• **WORK ORDER**: Any picture must be dropped, but each line of the data should be duplicated exactly.

....................

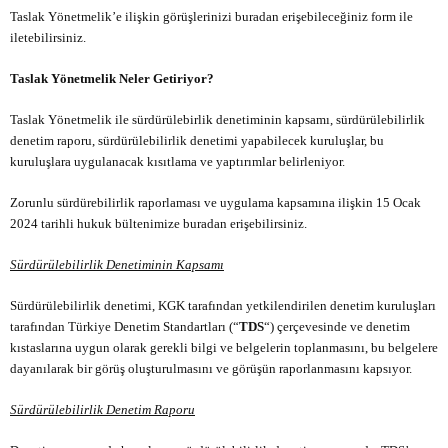
Taslak Yönetmelik’e ilişkin görüşlerinizi
buradan
erişebileceğiniz form ile
iletebilirsiniz.
Taslak Yönetmelik Neler Getiriyor?
Taslak Yönetmelik ile sürdürülebirlik denetiminin kapsamı, sürdürülebilirlik
denetim raporu, sürdürülebilirlik denetimi yapabilecek kuruluşlar, bu
kuruluşlara uygulanacak kısıtlama ve yaptırımlar belirleniyor.
Zorunlu sürdürebilirlik raporlaması ve uygulama kapsamına ilişkin 15 Ocak
2024 tarihli hukuk bültenimize
buradan
erişebilirsiniz.
Sürdürülebilirlik Denetiminin Kapsamı
Sürdürülebilirlik denetimi, KGK tarafından yetkilendirilen denetim kuruluşları
tarafından Türkiye Denetim Standartları (“
TDS
“) çerçevesinde ve denetim
kıstaslarına uygun olarak gerekli bilgi ve belgelerin toplanmasını, bu belgelere
dayanılarak bir görüş oluşturulmasını ve görüşün raporlanmasını kapsıyor.
Sürdürülebilirlik Denetim Raporu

....................

• **EXERCISE RESPONSE**:
Taslak Yönetmelik’e ilişkin görüşlerinizi
buradan
erişebileceğiniz form ile
iletebilirsiniz.
Taslak Yönetmelik Neler Getiriyor?
Taslak Yönetmelik ile sürdürülebirlik denetiminin kapsamı, sürdürülebilirlik
denetim raporu, sürdürülebilirlik denetimi yapabilecek kuruluşlar, bu
kuruluşlara uygulanacak kısıtlama ve yaptırımlar belirleniyor.
Zorunlu sürdürebilirlik raporlaması ve uygulama kapsamına ilişkin 15 Ocak
2024 tarihli hukuk bültenimize
buradan
erişebilirsiniz.
Sürdürülebilirlik Denetiminin Kapsamı
Sürdürülebilirlik denetimi, KGK tarafından yetkilendirilen denetim kuruluşları
tarafından Türkiye Denetim Standartları (“
TDS
“) çerçevesinde ve denetim
kıstaslarına uygun olarak gerekli bilgi ve belgelerin toplanmasını, bu belgelere
dayanılarak bir görüş oluşturulmasını ve görüşün raporlanmasını kapsıyor.
Sürdürülebilirlik Denetim Raporu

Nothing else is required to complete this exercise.